[Saved entries]
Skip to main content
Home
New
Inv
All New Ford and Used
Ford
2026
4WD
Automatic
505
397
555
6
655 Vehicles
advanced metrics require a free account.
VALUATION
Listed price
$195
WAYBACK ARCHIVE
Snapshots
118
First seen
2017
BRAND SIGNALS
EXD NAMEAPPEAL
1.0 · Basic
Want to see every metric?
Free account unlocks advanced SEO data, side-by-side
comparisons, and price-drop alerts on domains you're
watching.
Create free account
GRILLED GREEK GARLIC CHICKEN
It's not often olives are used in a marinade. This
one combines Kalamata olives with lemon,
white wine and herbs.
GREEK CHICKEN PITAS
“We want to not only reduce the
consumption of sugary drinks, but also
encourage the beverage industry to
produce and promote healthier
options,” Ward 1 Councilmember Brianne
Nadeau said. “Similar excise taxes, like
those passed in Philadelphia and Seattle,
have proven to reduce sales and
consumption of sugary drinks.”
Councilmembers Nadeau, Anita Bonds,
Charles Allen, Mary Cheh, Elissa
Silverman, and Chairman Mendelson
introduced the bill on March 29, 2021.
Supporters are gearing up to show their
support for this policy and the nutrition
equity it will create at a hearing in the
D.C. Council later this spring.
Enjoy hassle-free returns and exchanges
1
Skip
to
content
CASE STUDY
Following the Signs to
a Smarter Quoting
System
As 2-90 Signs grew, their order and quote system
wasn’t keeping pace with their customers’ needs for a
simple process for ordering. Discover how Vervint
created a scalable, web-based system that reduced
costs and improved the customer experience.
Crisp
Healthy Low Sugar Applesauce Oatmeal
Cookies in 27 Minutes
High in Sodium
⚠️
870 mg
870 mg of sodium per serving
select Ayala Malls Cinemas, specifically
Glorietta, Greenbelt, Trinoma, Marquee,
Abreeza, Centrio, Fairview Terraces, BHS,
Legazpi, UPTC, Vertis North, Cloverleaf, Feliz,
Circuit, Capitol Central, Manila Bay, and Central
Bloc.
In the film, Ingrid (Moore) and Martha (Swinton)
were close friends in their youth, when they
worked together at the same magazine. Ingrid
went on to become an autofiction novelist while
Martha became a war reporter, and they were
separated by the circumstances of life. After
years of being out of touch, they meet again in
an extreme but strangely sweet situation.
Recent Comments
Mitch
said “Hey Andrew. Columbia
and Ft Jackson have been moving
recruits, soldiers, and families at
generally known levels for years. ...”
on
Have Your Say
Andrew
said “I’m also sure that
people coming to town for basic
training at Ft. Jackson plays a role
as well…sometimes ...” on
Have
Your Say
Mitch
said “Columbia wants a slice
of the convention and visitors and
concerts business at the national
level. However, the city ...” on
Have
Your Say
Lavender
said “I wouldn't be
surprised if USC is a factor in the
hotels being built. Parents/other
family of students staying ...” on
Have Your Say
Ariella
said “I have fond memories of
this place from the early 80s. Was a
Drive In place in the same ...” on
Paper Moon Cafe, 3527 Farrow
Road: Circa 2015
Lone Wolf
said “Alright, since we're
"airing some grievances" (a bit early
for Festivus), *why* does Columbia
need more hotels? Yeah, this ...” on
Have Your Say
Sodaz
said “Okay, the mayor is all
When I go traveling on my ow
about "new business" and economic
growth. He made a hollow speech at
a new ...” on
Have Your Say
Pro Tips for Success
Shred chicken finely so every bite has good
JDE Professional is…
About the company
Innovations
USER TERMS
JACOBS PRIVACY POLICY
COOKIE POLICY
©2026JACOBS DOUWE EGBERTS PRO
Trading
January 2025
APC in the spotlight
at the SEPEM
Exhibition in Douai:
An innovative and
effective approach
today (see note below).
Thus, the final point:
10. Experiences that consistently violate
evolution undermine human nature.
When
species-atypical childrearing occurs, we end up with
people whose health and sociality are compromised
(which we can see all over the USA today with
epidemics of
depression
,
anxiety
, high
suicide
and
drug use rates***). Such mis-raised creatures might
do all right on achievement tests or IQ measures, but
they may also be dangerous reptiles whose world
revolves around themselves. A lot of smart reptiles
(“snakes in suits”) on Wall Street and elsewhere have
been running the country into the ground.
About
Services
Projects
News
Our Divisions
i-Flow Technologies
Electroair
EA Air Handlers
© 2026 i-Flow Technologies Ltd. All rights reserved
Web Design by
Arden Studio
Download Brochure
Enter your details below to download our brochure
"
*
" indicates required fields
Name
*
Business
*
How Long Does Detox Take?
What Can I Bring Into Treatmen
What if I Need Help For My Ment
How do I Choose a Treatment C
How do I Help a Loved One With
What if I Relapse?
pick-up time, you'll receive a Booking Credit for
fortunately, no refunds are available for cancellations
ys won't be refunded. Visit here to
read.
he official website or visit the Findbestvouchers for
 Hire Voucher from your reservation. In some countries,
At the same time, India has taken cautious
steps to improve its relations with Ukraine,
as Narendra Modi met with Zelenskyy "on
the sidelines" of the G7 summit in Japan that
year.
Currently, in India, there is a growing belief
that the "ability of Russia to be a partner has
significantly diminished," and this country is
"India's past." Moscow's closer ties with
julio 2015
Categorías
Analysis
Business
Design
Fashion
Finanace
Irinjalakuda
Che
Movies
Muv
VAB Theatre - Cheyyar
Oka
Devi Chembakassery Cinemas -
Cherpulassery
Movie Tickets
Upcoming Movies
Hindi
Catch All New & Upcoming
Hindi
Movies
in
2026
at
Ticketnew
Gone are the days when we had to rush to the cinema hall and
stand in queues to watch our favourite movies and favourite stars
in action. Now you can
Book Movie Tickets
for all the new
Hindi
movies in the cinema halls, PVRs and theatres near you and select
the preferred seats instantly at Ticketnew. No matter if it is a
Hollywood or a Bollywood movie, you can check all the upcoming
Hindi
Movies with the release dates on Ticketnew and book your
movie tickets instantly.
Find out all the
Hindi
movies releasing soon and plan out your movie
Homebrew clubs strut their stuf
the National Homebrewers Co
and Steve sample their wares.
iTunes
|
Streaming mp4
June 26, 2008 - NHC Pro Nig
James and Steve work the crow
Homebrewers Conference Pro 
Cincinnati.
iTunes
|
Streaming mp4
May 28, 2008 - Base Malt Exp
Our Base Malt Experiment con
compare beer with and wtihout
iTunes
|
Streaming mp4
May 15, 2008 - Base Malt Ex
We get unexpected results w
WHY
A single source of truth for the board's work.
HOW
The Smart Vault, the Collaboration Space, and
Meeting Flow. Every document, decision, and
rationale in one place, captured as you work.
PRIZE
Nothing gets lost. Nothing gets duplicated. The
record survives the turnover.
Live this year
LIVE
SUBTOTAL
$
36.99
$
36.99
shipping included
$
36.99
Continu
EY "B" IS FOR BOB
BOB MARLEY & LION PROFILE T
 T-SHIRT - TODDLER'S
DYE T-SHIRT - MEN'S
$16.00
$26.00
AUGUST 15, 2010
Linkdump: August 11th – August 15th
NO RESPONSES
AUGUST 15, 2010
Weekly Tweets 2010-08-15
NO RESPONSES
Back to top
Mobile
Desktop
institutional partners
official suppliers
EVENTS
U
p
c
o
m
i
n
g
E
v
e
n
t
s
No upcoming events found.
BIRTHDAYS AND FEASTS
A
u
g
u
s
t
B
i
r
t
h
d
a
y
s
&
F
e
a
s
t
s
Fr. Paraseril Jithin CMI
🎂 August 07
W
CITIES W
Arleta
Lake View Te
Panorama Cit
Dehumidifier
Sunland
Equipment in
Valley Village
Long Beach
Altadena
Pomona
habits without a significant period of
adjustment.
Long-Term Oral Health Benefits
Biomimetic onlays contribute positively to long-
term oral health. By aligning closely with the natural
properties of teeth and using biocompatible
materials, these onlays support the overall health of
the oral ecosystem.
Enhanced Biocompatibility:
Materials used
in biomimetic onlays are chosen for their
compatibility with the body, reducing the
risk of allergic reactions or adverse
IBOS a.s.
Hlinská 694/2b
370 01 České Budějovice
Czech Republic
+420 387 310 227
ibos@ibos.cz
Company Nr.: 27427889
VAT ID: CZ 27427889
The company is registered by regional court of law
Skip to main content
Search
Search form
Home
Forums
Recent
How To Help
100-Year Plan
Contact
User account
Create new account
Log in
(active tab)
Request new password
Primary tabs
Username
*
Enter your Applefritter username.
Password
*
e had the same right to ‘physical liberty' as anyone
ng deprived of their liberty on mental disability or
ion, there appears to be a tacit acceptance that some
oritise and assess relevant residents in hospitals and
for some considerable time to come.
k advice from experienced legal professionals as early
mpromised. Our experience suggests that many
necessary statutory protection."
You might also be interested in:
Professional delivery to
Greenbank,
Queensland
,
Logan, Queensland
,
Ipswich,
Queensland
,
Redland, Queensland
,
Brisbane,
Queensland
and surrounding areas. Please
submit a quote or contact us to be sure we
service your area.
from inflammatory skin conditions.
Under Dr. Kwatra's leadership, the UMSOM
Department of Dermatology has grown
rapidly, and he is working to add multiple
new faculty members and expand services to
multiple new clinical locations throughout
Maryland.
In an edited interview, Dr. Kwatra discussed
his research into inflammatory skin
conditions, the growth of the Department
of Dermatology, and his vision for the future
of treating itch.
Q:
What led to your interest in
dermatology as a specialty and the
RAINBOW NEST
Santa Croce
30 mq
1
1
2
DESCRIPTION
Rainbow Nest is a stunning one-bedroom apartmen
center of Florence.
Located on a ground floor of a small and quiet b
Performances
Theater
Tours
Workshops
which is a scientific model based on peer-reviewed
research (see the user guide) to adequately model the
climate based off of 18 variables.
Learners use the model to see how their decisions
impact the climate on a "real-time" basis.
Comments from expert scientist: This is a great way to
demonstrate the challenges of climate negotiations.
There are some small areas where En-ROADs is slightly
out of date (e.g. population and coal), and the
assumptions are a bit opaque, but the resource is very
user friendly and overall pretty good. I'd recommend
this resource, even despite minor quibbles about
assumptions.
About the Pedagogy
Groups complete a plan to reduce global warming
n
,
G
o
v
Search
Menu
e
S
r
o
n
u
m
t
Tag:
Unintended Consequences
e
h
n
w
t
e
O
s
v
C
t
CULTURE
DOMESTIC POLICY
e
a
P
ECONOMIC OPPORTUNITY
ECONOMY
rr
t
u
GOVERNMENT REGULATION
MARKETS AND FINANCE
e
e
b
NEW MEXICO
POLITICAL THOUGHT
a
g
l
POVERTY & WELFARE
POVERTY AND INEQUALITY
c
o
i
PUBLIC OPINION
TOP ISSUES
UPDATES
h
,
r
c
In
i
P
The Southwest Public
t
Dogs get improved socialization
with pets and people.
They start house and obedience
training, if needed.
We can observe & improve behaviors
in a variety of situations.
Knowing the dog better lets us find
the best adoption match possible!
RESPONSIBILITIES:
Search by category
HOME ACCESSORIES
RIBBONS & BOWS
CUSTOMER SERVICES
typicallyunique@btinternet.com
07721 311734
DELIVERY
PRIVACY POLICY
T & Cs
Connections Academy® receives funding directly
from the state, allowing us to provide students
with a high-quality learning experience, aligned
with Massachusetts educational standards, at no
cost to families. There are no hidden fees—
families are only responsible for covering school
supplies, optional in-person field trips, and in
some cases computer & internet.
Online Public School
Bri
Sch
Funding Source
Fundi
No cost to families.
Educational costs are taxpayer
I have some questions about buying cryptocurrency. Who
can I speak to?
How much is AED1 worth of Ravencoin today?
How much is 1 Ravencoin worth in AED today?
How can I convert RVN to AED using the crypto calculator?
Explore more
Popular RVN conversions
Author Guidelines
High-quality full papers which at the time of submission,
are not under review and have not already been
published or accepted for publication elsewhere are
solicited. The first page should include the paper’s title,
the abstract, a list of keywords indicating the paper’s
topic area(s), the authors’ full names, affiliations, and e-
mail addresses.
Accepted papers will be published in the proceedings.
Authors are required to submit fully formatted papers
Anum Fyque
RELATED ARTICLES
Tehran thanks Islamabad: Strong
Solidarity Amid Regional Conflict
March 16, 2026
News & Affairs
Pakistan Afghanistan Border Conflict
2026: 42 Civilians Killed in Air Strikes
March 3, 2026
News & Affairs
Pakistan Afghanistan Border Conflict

* **ACTIVITY**
Reproduce the lines above word for word, covering the stretch from the very first line through the line that contains "years of being".

* **RESPONSE AREA**
Skip to main content
Home
New
Inv
All New Ford and Used
Ford
2026
4WD
Automatic
505
397
555
6
655 Vehicles
advanced metrics require a free account.
VALUATION
Listed price
$195
WAYBACK ARCHIVE
Snapshots
118
First seen
2017
BRAND SIGNALS
EXD NAMEAPPEAL
1.0 · Basic
Want to see every metric?
Free account unlocks advanced SEO data, side-by-side
comparisons, and price-drop alerts on domains you're
watching.
Create free account
GRILLED GREEK GARLIC CHICKEN
It's not often olives are used in a marinade. This
one combines Kalamata olives with lemon,
white wine and herbs.
GREEK CHICKEN PITAS
“We want to not only reduce the
consumption of sugary drinks, but also
encourage the beverage industry to
produce and promote healthier
options,” Ward 1 Councilmember Brianne
Nadeau said. “Similar excise taxes, like
those passed in Philadelphia and Seattle,
have proven to reduce sales and
consumption of sugary drinks.”
Councilmembers Nadeau, Anita Bonds,
Charles Allen, Mary Cheh, Elissa
Silverman, and Chairman Mendelson
introduced the bill on March 29, 2021.
Supporters are gearing up to show their
support for this policy and the nutrition
equity it will create at a hearing in the
D.C. Council later this spring.
Enjoy hassle-free returns and exchanges
1
Skip
to
content
CASE STUDY
Following the Signs to
a Smarter Quoting
System
As 2-90 Signs grew, their order and quote system
wasn’t keeping pace with their customers’ needs for a
simple process for ordering. Discover how Vervint
created a scalable, web-based system that reduced
costs and improved the customer experience.
Crisp
Healthy Low Sugar Applesauce Oatmeal
Cookies in 27 Minutes
High in Sodium
⚠️
870 mg
870 mg of sodium per serving
select Ayala Malls Cinemas, specifically
Glorietta, Greenbelt, Trinoma, Marquee,
Abreeza, Centrio, Fairview Terraces, BHS,
Legazpi, UPTC, Vertis North, Cloverleaf, Feliz,
Circuit, Capitol Central, Manila Bay, and Central
Bloc.
In the film, Ingrid (Moore) and Martha (Swinton)
were close friends in their youth, when they
worked together at the same magazine. Ingrid
went on to become an autofiction novelist while
Martha became a war reporter, and they were
separated by the circumstances of life. After
years of being out of touch, they meet again in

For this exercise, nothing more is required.